A caveat of this study is that the exact location of CGRP action within the posterior thalamic region and elsewhere was not resolved due to the broad diffusion of the peptide. Injection of fluorescent CGRP showed diffusion of at least 1400 μm, which is consistent with the ability of other peptides to diffuse up to millimeters in the brain ³⁵. Importantly, in addition to showing the likely diffusion range, the fluorescent CGRP also revealed several clusters of neurons within the posterior thalamus that bind CGRP, especially in the PO, just dorsal to the medial dorsal nucleus of the thalamus lateral part (MDL), and in the lateral habenula (LH). Furthermore, while there was a large diffusion range, diffusion into the cerebrospinal fluid and to a more distant target can be ruled out. This conclusion is based on posterior thalamic injections of CGRP causing light aversion in wild-type mice in dim light, which was not seen after ICV injections of CGRP ¹⁰. For the dPAG injections, a caveat is that the lack of detectable CGRP effects may be confounded by contributions from the nearby superior colliculus, which has CGRP fibers ⁵³ and receptors ⁵⁴.

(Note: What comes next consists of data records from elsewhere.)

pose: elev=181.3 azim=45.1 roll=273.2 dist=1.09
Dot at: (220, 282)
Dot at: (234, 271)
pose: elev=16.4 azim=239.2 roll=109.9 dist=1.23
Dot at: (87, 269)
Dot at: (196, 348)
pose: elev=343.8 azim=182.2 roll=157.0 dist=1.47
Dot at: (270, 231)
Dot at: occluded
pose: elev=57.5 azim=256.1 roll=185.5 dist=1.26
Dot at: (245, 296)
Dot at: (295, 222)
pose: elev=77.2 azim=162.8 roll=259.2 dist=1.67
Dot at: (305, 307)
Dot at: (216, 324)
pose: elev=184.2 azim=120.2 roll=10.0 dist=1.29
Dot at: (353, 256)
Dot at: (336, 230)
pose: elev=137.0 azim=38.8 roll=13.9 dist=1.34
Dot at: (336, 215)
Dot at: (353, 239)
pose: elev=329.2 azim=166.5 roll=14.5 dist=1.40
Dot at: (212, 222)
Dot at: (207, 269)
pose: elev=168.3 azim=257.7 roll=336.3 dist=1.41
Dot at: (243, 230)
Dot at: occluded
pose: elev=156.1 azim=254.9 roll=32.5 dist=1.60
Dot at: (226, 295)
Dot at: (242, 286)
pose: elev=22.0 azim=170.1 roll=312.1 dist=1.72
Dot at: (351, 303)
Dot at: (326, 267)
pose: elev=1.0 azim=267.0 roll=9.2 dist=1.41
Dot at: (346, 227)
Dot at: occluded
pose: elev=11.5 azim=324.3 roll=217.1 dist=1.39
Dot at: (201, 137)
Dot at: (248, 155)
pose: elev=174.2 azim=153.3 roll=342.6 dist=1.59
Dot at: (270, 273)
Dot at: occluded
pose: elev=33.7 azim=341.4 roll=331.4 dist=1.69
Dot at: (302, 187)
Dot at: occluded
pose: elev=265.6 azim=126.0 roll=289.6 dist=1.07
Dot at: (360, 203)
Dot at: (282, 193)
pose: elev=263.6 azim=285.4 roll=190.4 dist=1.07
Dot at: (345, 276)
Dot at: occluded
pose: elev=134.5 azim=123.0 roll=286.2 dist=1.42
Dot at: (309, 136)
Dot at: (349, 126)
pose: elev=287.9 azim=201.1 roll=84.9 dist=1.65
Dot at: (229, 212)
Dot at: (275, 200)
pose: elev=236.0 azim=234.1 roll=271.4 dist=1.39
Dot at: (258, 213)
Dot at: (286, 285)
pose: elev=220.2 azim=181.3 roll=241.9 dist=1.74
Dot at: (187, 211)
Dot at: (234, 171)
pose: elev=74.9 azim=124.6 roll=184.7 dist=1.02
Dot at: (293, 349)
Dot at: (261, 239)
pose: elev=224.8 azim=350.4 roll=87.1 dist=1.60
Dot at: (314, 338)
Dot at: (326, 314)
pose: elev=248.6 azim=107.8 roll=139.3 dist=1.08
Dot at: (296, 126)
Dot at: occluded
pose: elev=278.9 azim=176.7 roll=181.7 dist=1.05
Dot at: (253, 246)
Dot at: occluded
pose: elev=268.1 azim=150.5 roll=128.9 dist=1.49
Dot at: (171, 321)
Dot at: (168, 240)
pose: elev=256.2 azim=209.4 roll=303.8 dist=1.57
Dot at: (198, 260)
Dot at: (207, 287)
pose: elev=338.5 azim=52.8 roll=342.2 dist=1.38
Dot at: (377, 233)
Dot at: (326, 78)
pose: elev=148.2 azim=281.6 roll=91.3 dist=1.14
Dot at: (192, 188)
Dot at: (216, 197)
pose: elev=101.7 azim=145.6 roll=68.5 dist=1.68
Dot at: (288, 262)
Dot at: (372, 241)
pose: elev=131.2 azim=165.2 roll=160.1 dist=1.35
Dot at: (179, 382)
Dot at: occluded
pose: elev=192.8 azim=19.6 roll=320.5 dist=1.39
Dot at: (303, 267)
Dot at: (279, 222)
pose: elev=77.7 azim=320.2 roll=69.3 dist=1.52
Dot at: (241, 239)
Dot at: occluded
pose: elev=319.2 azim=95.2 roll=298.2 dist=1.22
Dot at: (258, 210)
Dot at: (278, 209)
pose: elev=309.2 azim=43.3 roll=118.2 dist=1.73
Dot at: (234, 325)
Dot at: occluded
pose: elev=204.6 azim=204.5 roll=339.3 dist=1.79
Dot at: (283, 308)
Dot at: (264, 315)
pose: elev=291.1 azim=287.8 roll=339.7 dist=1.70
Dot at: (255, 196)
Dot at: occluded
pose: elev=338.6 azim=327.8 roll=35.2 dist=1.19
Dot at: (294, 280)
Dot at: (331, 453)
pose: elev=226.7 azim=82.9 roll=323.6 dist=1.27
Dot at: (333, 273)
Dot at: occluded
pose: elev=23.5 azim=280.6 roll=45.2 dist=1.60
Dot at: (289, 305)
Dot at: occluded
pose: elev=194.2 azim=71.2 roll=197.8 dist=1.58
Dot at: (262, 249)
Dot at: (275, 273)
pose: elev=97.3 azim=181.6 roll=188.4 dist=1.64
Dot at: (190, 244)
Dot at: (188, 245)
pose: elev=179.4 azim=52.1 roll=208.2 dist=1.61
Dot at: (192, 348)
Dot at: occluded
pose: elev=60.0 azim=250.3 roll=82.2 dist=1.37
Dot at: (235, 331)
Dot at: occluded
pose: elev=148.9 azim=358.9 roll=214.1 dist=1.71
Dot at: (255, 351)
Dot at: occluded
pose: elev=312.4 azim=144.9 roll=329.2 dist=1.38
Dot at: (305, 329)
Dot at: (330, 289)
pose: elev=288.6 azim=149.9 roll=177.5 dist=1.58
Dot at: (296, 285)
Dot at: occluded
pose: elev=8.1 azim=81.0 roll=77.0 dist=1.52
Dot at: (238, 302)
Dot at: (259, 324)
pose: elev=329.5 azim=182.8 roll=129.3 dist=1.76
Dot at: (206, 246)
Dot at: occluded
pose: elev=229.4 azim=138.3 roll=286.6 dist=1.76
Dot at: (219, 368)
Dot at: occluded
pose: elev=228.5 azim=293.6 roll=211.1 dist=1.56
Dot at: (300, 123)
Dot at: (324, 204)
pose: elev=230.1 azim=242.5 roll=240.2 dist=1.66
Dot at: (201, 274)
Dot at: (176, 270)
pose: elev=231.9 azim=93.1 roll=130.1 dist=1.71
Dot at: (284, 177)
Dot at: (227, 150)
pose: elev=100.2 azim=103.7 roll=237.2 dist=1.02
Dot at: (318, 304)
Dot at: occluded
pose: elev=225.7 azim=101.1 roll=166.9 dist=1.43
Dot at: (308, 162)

A feature of photophobia that has intrigued the migraine community is that patients are sensitive even to dim light. An unexpected finding of this study is that wild-type mice were sensitive to dim light following CGRP injection or optogenetic stimulation of posterior thalamic nuclei. This is in contrast to ICV injection of CGRP, which caused wild-type mice to choose the dark chamber only in bright light equivalent to a sunny day and required pre-exposure to the chamber to reduce exploratory drive ^{10, 12}. Sensitivity to dim light had only been observed in transgenic mice expressing elevated levels of CGRP receptor components in the nervous system ^10–12, suggesting that heightened sensitivity to light required heightened sensitivity to CGRP. By direct administration to the posterior thalamic region, the requirement for increased CGRP receptors appears to have been bypassed, presumably because the local concentration of CGRP was greater than after ICV injection. Furthermore, the fact that the results from optical stimulation of posterior thalamic nuclei in bright light were indistinguishable from those in dim light suggests that dim and bright light trigger light-aversive behaviors via similar pathways in the brain downstream of retinal input. Within the eye, in dim light (55 lux) it is likely that rods and cones, but not melanopsin-containing cells are active. While in bright light (2.7 × 10⁴ lux), it is likely that the rods are bleached so that only cones and melanopsin-containing cells are responding at this brightness level. Therefore, at low lights intensities, it is possible that the stimuli is rod-driven as was recently reported in humans ⁵⁵, and in bright light it could be cone and melanopsin-driven light aversion. It should be noted that it seems unlikely that aversion to bright light is a protective mechanism against retinal damage since both C57BL6/J and CD1 mice spend similar amounts of time in dim or bright light in the absence of CGRP ^{10, 12, 56}.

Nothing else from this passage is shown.